Aku berdiri di senjakala senja, menyaksikan langit yang memerah, seperti hatiku yang tak pernah berhenti merindukan ketenangan. Di depan sana, hamparan sawah yang mulai mengering mengingatkanku pada lahan yang semakin sulit memberi hasil. Begitu pun dengan hidupku yang kian hari kian terasa menipis, seperti padi yang tak kunjung menguning.Aku menggenggam cangkul tua di tangan, alat yang setia menemaniku bertahun-tahun.Â
Di ujung mataku, kulihat bayangan tipis rumah kayu yang menjadi saksi bisu perjuanganku. Di sanalah keluargaku menunggu, istri yang semakin lemah dan anak-anak yang terus tumbuh meski perut mereka kerap kosong. Aku ingin mereka hidup layak, tidak seperti aku yang bergulat dengan tanah yang semakin tandus.
Dulu, sawah ini memberi banyak. Setiap kali aku menanam, aku bisa pulang dengan senyum, membawa karung-karung padi dan buah tangan untuk mereka. Tapi, sekarang semuanya berbeda. Hujan yang jarang turun, hama yang datang tak diundang, dan harga pasar yang tak pernah memihak. Semua itu merampas apa yang dulu kuyakini akan menjadi masa depan keluargaku. Aku merasa kalah, tapi aku tak boleh menyerah. Tidak untuk mereka.
Aku ingat, malam itu ketika anakku yang sulung, Rani, bertanya, "Pak, kenapa kita harus makan nasi yang keras terus? Teman-temanku di sekolah cerita, mereka makan daging. Rani juga ingin, Pak." Kata-katanya seperti duri yang menusuk dadaku, tapi aku hanya bisa tersenyum samar dan berkata, "Sabar ya, Nak. Nanti kalau panen berhasil, kita bisa makan daging setiap hari."
Namun panen tak pernah benar-benar berhasil lagi. Sejak malam itu, aku sering terbangun dalam gelap, memikirkan apa yang bisa kulakukan. Aku bahkan pernah berpikir untuk menjual sawah ini dan mencari pekerjaan lain di kota. Tapi apa yang bisa kulakukan di sana? Aku hanya tahu cara bekerja dengan tanah dan cangkul, bukan mesin-mesin besar yang mereka gunakan di pabrik.
Suatu hari, istri memanggilku dari ambang pintu. "Pak, Rani demam.
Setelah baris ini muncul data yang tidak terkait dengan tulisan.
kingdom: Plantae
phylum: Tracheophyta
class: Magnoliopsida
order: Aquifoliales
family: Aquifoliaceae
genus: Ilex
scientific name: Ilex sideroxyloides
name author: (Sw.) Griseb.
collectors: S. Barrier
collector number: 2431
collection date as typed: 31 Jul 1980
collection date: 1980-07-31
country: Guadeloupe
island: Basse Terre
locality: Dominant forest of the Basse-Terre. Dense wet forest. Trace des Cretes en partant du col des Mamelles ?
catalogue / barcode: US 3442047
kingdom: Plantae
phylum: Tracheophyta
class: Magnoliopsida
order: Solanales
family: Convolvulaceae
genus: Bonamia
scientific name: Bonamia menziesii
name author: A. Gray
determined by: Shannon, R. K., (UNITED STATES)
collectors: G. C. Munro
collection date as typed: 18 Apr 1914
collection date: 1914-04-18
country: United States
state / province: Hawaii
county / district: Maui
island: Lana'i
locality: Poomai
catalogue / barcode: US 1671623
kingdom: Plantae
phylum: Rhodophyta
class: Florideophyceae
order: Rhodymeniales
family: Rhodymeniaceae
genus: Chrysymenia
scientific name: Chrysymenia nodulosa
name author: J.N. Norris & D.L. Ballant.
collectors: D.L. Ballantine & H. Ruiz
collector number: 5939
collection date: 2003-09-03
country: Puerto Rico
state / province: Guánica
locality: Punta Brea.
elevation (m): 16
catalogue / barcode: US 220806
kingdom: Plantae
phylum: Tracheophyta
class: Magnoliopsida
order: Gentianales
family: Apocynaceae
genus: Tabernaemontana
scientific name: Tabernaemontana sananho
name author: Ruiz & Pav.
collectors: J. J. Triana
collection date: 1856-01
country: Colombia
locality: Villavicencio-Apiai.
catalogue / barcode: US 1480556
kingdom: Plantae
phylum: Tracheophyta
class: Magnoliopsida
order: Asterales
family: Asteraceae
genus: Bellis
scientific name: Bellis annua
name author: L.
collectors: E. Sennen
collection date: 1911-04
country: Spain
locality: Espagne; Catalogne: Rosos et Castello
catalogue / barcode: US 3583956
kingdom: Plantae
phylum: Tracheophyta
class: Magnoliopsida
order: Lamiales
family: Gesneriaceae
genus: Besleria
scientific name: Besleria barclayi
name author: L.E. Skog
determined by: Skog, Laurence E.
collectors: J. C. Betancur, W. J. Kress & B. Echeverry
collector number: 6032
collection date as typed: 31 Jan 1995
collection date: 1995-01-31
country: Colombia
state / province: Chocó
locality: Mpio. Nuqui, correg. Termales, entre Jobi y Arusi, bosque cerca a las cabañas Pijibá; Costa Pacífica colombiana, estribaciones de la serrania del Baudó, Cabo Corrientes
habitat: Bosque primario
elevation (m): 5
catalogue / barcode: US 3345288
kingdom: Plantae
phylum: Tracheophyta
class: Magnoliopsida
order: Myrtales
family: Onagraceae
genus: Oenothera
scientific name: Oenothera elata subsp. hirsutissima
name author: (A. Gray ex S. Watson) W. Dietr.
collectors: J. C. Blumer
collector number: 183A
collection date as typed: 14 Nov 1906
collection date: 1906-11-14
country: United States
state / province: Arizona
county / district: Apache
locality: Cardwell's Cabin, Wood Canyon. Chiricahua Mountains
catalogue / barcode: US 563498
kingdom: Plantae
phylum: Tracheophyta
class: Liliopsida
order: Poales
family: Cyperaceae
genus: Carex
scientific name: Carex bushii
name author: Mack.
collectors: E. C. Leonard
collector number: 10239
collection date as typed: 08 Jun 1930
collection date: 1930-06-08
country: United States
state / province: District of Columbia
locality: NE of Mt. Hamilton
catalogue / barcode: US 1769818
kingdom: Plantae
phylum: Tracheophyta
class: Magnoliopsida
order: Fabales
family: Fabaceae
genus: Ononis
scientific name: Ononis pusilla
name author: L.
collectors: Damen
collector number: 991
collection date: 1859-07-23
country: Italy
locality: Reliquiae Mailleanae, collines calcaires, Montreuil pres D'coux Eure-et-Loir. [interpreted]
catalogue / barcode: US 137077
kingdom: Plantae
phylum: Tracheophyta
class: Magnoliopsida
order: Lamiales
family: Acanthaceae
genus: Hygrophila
Aku sudah coba kasih obat, tapi panasnya tak turun juga." Kulihat wajah istriku yang pucat, tapi lebih pucat lagi hati ini. Rani adalah segalanya bagiku, kebahagiaan kecil yang selalu menyemangati setiap hari yang berat. Aku pun meminjam uang kepada tetangga, berharap bisa membawa Rani ke dokter. Tapi uang itu tak cukup.
Hari demi hari, aku melihat Rani semakin lemah. Aku hanya bisa memeluknya setiap malam, berjanji dalam hati bahwa aku akan menemukan jalan keluar. Di tengah keputusasaan itu, aku sering duduk di teras, menatap bulan yang bersinar redup, seolah berbicara kepadaku bahwa aku tak sendirian. Tapi rasanya aku memang sendirian. Dunia seolah diam, sementara aku terus berjuang dengan tenaga yang semakin habis.
Hingga suatu sore, saat senja kembali memerah, kabar itu datang. Tetangga yang meminjamkan uang datang mengetuk pintu. "Pak, maafkan aku. Aku butuh uang itu kembali minggu ini. Kalau tidak, aku juga bisa terancam kehilangan sawahku." Suaranya lirih, tapi setiap kata bagai beban yang kian menekan dadaku.
Aku tak punya pilihan. Dengan berat hati, aku mengambil keputusan untuk menjual sawah itu. Satu-satunya warisan yang kumiliki dari orang tuaku. Dengan uang hasil penjualan, aku bergegas membawa Rani ke rumah sakit. Hari itu aku melihatnya tersenyum untuk pertama kalinya setelah berhari-hari terbaring lemah.
Namun, kebahagiaan itu singkat. Dokter berkata bahwa Rani butuh perawatan yang lebih lama. Uang hasil penjualan sawah itu tak akan cukup untuk membayar semua biaya. Aku hanya bisa terdiam, merasakan kepedihan yang begitu dalam, seperti senja yang semakin menggelap tanpa harapan cahaya.
Hari itu, aku kembali ke rumah dengan hati hancur. Di perjalanan, aku berhenti di tepi sawah yang dulu menjadi tempatku mencari penghidupan. Di bawah langit senja yang keemasan, aku sadar bahwa hidupku memang tak akan pernah mudah. Tapi aku akan terus berjuang, entah bagaimana caranya.